(Directions) Using the records below, transcribe word for word the stretch from the line that contains "right hip: (69, 139)" through the line that contains "right eye: (50, 72)", both end lines included, and nothing else.

(Records contained in a dataset)

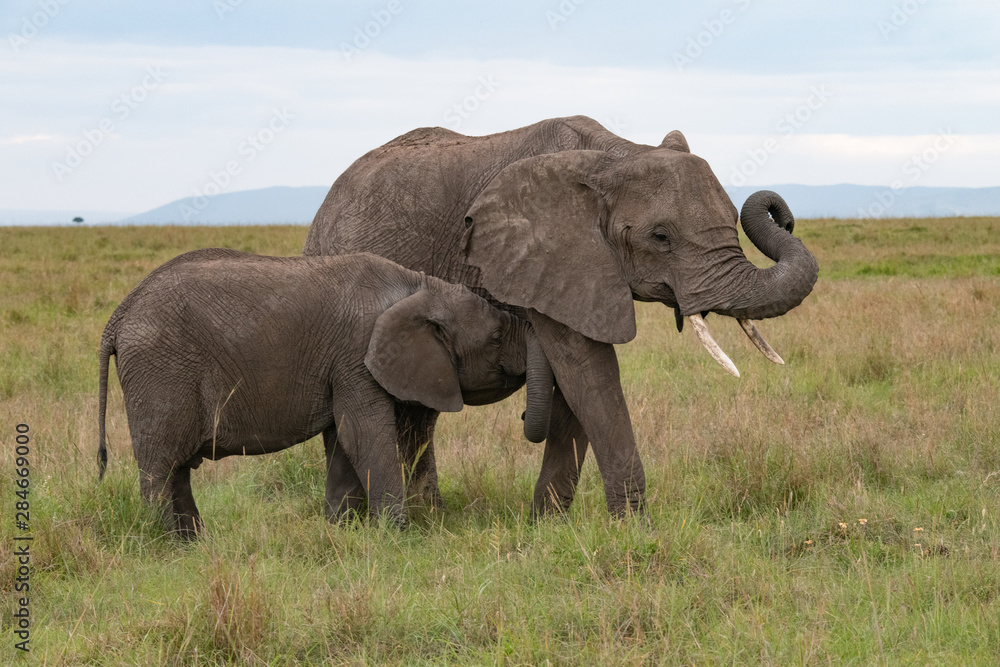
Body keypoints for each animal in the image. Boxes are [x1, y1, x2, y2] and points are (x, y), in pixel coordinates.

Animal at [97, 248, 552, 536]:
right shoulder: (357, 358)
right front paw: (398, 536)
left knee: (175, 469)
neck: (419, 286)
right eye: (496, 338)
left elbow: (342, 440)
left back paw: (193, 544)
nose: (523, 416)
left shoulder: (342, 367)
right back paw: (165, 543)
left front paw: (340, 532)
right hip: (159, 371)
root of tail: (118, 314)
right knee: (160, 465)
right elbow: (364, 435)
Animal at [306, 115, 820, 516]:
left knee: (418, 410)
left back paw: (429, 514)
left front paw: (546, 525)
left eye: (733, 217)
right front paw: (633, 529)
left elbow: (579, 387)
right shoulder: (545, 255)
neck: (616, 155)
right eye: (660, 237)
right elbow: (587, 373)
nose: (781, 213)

--

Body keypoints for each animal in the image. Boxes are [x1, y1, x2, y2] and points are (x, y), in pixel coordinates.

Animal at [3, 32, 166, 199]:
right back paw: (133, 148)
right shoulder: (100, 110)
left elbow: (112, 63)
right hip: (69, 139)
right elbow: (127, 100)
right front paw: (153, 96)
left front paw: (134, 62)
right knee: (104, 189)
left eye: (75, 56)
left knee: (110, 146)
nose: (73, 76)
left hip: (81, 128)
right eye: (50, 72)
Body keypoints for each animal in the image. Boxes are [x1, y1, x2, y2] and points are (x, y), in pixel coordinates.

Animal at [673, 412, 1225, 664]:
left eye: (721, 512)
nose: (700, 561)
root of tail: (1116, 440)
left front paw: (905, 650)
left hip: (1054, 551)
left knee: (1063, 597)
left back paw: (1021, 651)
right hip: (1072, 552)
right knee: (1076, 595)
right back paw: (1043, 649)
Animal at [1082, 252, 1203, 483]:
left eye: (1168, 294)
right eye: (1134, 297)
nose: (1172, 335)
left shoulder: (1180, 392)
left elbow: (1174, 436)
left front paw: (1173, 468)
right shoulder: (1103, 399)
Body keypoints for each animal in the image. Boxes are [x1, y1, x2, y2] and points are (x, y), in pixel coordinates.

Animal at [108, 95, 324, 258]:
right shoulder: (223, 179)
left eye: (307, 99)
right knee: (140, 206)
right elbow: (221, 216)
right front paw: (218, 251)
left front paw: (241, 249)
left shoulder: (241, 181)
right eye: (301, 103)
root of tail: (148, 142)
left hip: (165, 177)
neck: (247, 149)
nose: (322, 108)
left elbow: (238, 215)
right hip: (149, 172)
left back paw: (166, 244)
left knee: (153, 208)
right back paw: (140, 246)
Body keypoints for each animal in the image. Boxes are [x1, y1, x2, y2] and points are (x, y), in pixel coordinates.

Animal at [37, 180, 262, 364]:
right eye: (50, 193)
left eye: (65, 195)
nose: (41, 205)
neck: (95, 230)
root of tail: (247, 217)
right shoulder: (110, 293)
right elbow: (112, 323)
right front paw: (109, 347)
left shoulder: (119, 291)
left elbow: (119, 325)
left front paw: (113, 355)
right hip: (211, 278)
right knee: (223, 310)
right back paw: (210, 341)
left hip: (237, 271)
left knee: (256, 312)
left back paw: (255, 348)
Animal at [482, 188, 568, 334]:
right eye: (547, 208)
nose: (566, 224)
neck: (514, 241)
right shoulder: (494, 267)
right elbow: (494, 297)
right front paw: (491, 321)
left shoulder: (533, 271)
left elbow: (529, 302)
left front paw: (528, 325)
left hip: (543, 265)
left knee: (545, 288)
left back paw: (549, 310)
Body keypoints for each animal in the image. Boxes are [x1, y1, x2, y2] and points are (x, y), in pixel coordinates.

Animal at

(Written solution)
right hip: (69, 139)
right elbow: (127, 100)
right front paw: (153, 96)
left front paw: (134, 62)
right knee: (104, 189)
left eye: (75, 56)
left knee: (110, 146)
nose: (73, 76)
left hip: (81, 128)
right eye: (50, 72)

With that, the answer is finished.